Mrs. Cranceford continued: "I can conceive of nothing more useless than my life at home would be. The truth is, I must do something, see something, feel the throb rather than the continuous pressure of life. Thousands of women are making their way in the world. Why should not I? And it is not that I mean wholly to desert you or to love you less, but I must go away, and before this letter reaches you I shall be on my journey——"

Mrs. Cranceford's trembling hands let the paper fall. The Major grabbed it up, fumbled with it, put it upon the desk and sat down. In silence they looked at each other, and their vision was not clear. "Read on," he said. "We can stand anything now."

She wiped her eyes and obeyed him: "Shall be on my journey. I have in mind a certain place, but what place it is I must not tell you.

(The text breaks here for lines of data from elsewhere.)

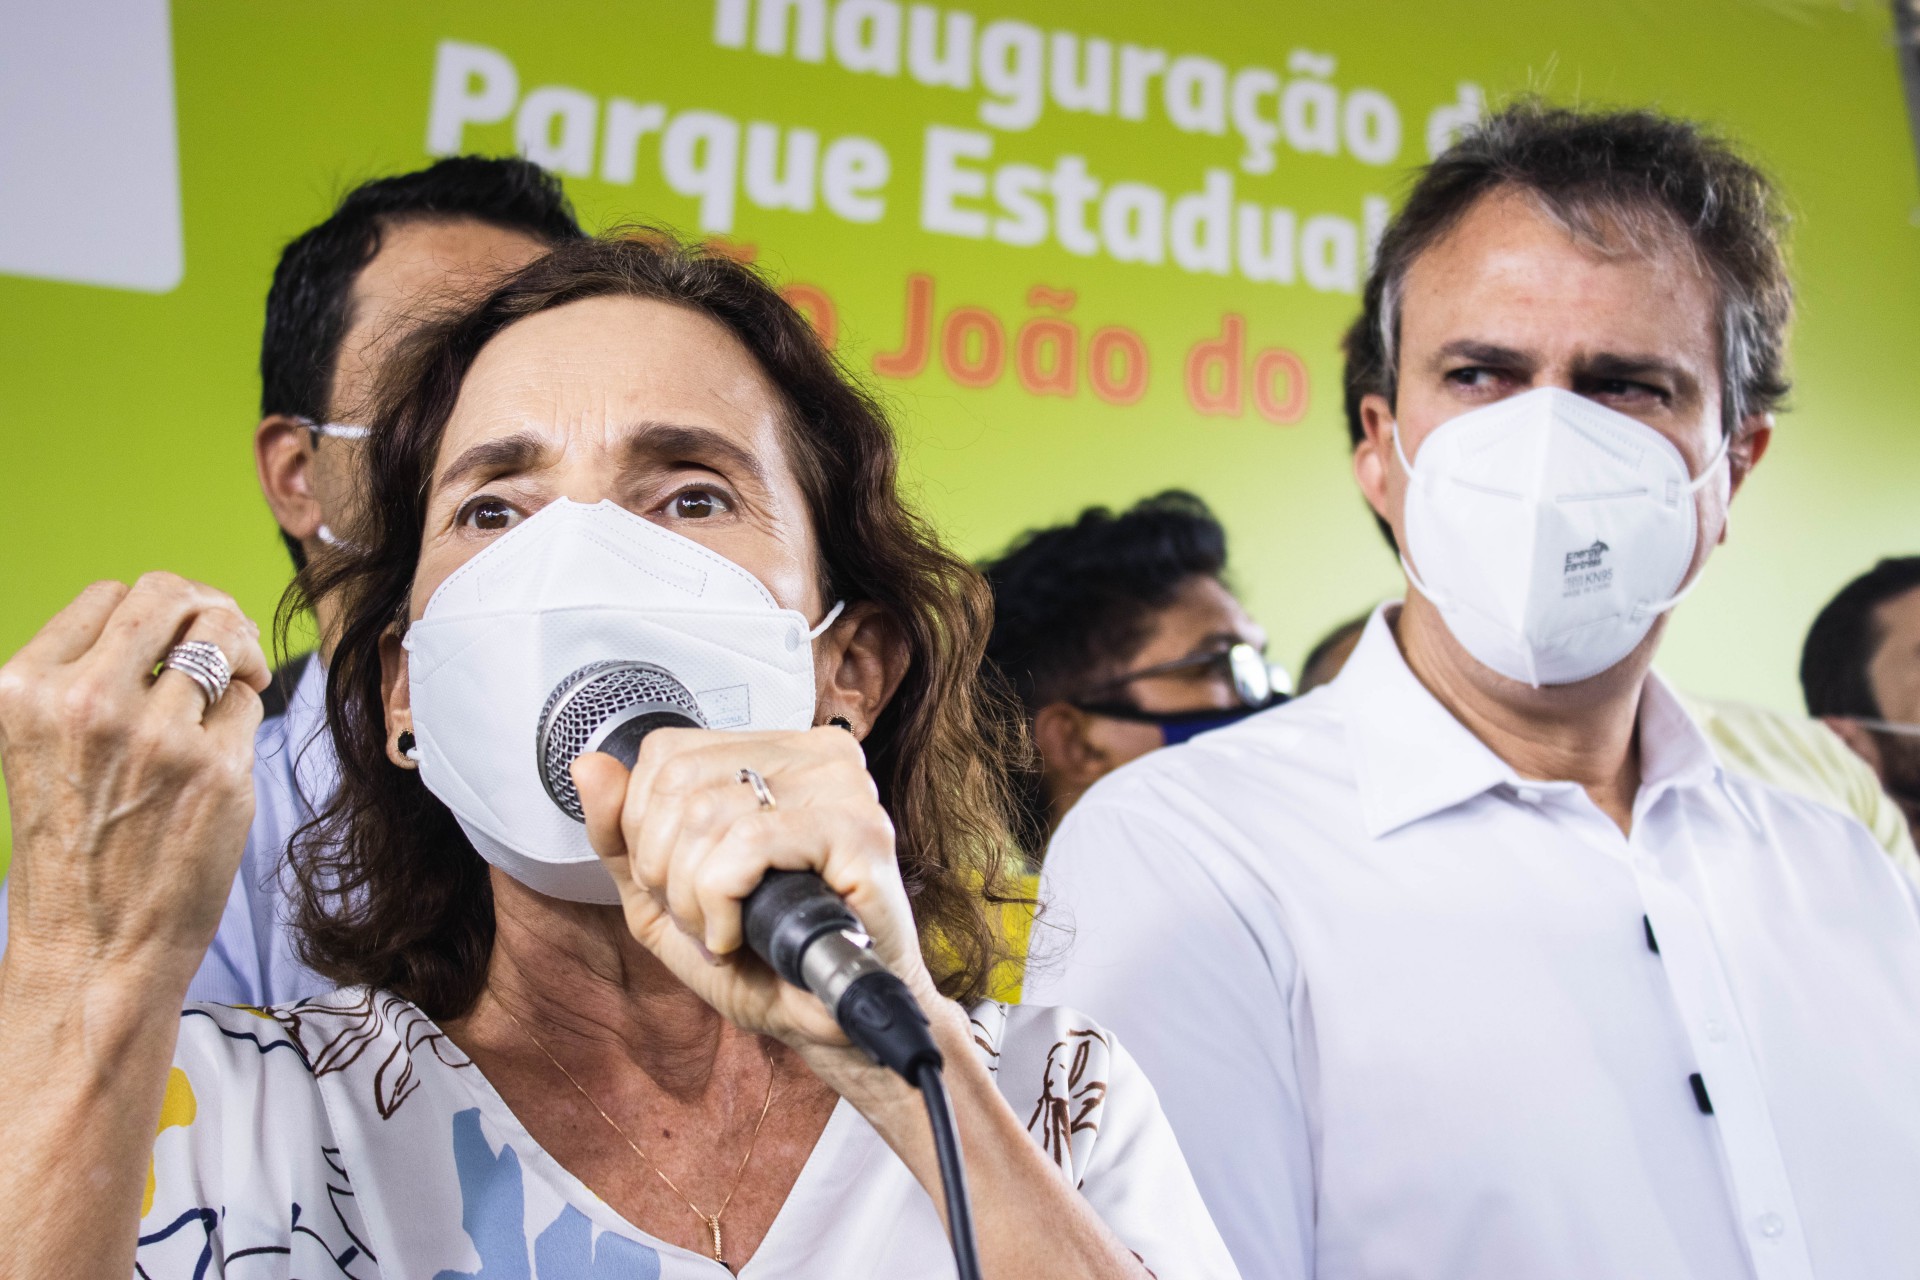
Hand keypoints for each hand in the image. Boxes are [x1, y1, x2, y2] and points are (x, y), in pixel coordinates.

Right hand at [0, 575, 269, 990]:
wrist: (92, 948)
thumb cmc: (76, 850)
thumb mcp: (46, 746)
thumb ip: (92, 680)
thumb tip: (178, 621)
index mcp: (28, 688)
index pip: (112, 594)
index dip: (156, 613)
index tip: (173, 642)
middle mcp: (86, 701)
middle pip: (172, 595)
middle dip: (210, 608)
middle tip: (228, 646)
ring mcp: (156, 734)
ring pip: (225, 638)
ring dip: (240, 657)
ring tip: (238, 688)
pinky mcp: (216, 768)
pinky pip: (249, 705)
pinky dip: (243, 720)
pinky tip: (220, 757)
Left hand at [571, 727, 951, 1076]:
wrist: (828, 1021)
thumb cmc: (763, 958)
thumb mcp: (665, 896)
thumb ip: (620, 834)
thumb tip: (588, 767)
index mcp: (775, 753)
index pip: (668, 752)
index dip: (643, 827)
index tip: (676, 884)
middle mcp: (814, 755)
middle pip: (678, 782)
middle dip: (664, 868)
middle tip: (700, 917)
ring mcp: (842, 787)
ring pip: (706, 813)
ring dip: (693, 895)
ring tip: (722, 931)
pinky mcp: (859, 830)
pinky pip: (749, 842)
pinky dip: (723, 901)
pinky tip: (738, 934)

If I succeed I shall let you know, and if I fail—but I will base nothing upon the probability of failure. I know that you will look upon this almost as an act of insanity, and carrying out my resolve to be frank, I must say that I do not know but that it is. It is, though, the only course that promises relief and therefore I must take it. You must not charge me with a lack of love for you and never must you lose faith in me. It is singular that after all these years, after all our confidences, I should choose a pen wherewith to make myself known to you, and you may call me a most unnatural daughter, but you must charge my unnaturalness to nature, and nothing that nature does should appear unnatural when once we have come to understand it. I have money enough to last me until I can secure employment. I hope that I know what sort of employment it may be, but as there is in my hope a fear of failure, I will not tell you. My training has not been systematic enough to enable me to be a school teacher, for I know a little of many things, but am thorough in nothing. But in some other line the mannish books may help me. In reading this over I realize that I am vain and affected. But put it down as another frankness. God bless you and good-bye."

"I told you she would disgrace herself," the Major exclaimed, slapping his hand upon the desk.

"She has done nothing of the sort," his wife replied, stepping out and closing the door.


CHAPTER XIV.

The neighbors were curious to know why Louise had left home and whither she was gone. Day and night they came to ask questions, and though told that she was visiting relatives in Kentucky, they departed suspecting that something must be wrong. The gossips were more or less busy, and Jim Taylor snatched another idler off the fence and trounced him in the sand.

Weeks passed and no letter came from Louise. The Major worried over her until at last he forbade the mention of her name. During the day Mrs. Cranceford was calm and brave, but many a time in the night the Major heard her crying. Every Sunday afternoon Jim Taylor's tread was heard on the porch. To the Major he talked of various things, of the cotton which was nearly all picked, of the weakening or strengthening tendency of the market, but when alone with Mrs. Cranceford his talk began and ended with Louise. But in this he observed the necessity for great care, lest the Major might hear him, and he chose occasions when the old gentleman was in his office or when with Gid he strolled down into the woods. In the broad parlor, in the log part of the house, Jim and Mrs. Cranceford would sit, hours at a time; and never did she show an impatience of his long lapses of silence nor of his monotonous professions of faith in the run-away. And upon taking his leave he would never fail to say: "I believe we'll hear from her to-morrow; I am quite sure of it."

In the midst of the worry that followed the young woman's departure, there had been but one mention of the young man's affair with the niece of Wash Sanders. Mrs. Cranceford had spoken to him, not directly, but with gentle allusion, and he had replied with an angry denunciation of such meddlesomeness. "I'm not going to marry a dying woman," he declared; "and I'm not going to take up any faded ninny that you and father may pick out. I'm going to please myself, and when you decide that I mustn't, just say the word and I'll hull out. And I don't want to hear anything about crackers or white trash, either. That's me."